• [Request 1]:
Using the forum post on the Fed below, decide whether each statement agrees with it. For each, answer yes or no and quote the words from the post that settle it.
(a) England, China, and Europe each have a central bank.
(b) A return to the gold standard is offered as a realistic alternative to the Fed.
(c) Congress is responsible for fiscal policy.

• [Provided passage]:

Welcome login | signup
Language en es fr
OccupyForum

Forum Post: Stop Blaming the Fed

Posted 13 years ago on Oct. 15, 2011, midnight EST by jeremiah757 (9)
This content is user submitted and not an official statement

Here’s an interesting point of agreement between the Tea Party and the Occupy movement – both sides want to end the Fed. The left hates banks and the right hates government intervention, but neither side can present a realistic alternative. Returning to the gold standard is a fantasy. As long as we have a fiat currency, we need a central bank to manage it. England has one, and so do China and Europe.

The Fed’s only job is to manage the money supply, with attention to exchange rates, inflation, and unemployment. That’s difficult enough. History will show that Chairman Bernanke averted a depression through correct application of quantitative easing. Now he is forcing banks to lend, and reducing mortgage rates. This is good monetary policy. The problems have come from fiscal policy, for which Congress is responsible.

The movement’s main concern is that moneyed interests have corrupted our leaders in Washington. That seems like a pretty good argument for keeping the Fed independent, and free from political interference.

10 Comments

10 Comments


Read the Rules
[-] 1 points by YourSoDumb (42) 13 years ago

We need someone who isn't corrupt running the FED if we are going to keep it around. When idiots have been behind the wheel for so many years, it kind of makes anyone with a brain want to get rid of it though. That is usually just emotions running high and/or just spouting off with what you heard your favorite candidate say. It's simply too hard to get rid of something that big so easily. Auditing the FED and making everything the FED does public sounds better to me. The FED should have to pay all the money back to the taxpayer that has been stolen for under the table business deals.

[-] 1 points by Nulambda (265) 13 years ago

Or put money on the work standard... One dollar is equal to one hour of minimum wage work. That way the overall production value of the workforce determines the value of our currency. Then, investing in education and job training would be an investment in the growth of our economy. This would also allow prices to better reflect the actual work put into producing the good. Maybe...

• [Records for the task]:
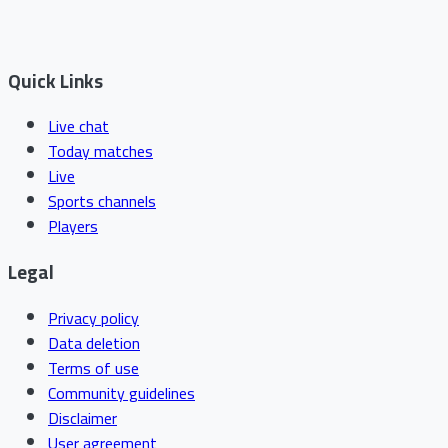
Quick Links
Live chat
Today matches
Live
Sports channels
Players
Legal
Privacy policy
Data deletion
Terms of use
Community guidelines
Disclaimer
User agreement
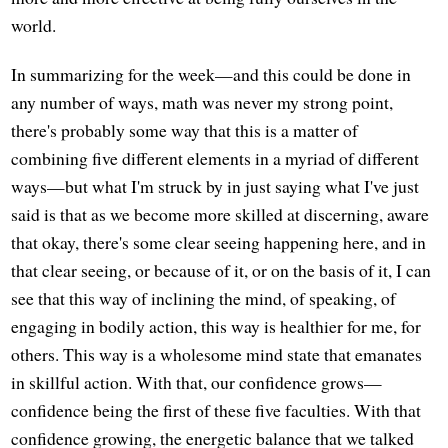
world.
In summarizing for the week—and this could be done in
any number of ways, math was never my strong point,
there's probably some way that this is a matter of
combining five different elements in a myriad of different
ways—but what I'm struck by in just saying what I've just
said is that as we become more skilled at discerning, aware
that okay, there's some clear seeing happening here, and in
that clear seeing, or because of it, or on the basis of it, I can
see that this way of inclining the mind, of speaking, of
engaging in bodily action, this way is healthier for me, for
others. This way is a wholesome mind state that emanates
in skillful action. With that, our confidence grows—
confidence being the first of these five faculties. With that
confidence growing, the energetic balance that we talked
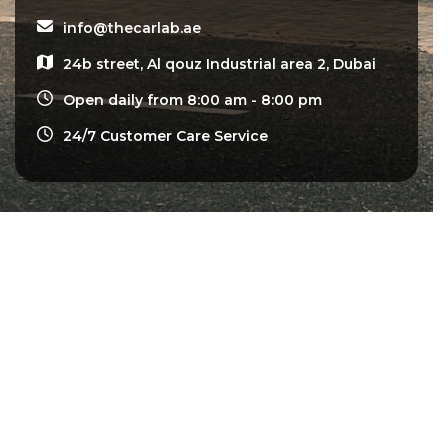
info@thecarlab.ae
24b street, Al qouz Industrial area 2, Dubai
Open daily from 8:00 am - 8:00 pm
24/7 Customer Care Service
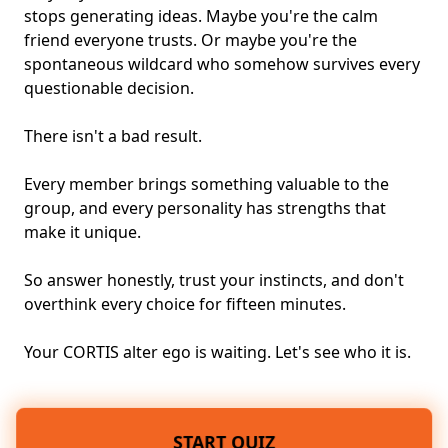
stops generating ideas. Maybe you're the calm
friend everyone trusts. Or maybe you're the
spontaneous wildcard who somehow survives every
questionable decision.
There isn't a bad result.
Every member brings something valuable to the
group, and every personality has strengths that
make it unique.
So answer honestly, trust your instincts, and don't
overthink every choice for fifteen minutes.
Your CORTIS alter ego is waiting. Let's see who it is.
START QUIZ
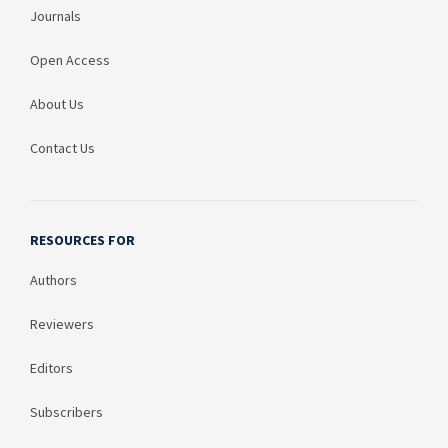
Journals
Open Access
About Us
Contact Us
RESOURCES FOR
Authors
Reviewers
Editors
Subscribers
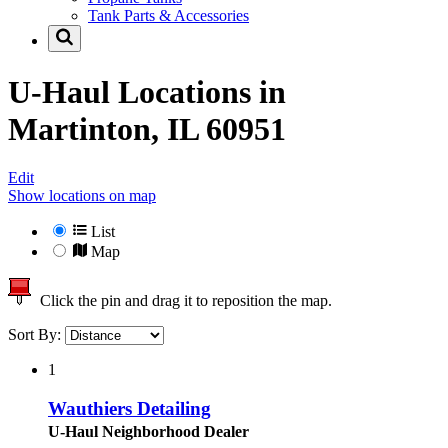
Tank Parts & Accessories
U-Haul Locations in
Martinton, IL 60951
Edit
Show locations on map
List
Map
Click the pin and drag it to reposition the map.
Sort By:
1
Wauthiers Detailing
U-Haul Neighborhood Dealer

• [Request 2]: Reproduce the lines of the listing from the line that contains "stops generating ideas. Maybe you're the calm" through the end of the listing. Omit the picture markers.

• [Task solution 1]:
(a) Yes: "England has one, and so do China and Europe."
(b) No: "Returning to the gold standard is a fantasy."
(c) Yes: "The problems have come from fiscal policy, for which Congress is responsible."

• [Task solution 2]:
stops generating ideas. Maybe you're the calm
friend everyone trusts. Or maybe you're the
spontaneous wildcard who somehow survives every
questionable decision.
There isn't a bad result.
Every member brings something valuable to the
group, and every personality has strengths that
make it unique.
So answer honestly, trust your instincts, and don't
overthink every choice for fifteen minutes.
Your CORTIS alter ego is waiting. Let's see who it is.
START QUIZ
Journals
Open Access
About Us
Contact Us
RESOURCES FOR
Authors
Reviewers
Editors
Subscribers
Tank Parts & Accessories
U-Haul Locations in
Martinton, IL 60951
Edit
Show locations on map
List
Map
Click the pin and drag it to reposition the map.
Sort By:
1
Wauthiers Detailing
U-Haul Neighborhood Dealer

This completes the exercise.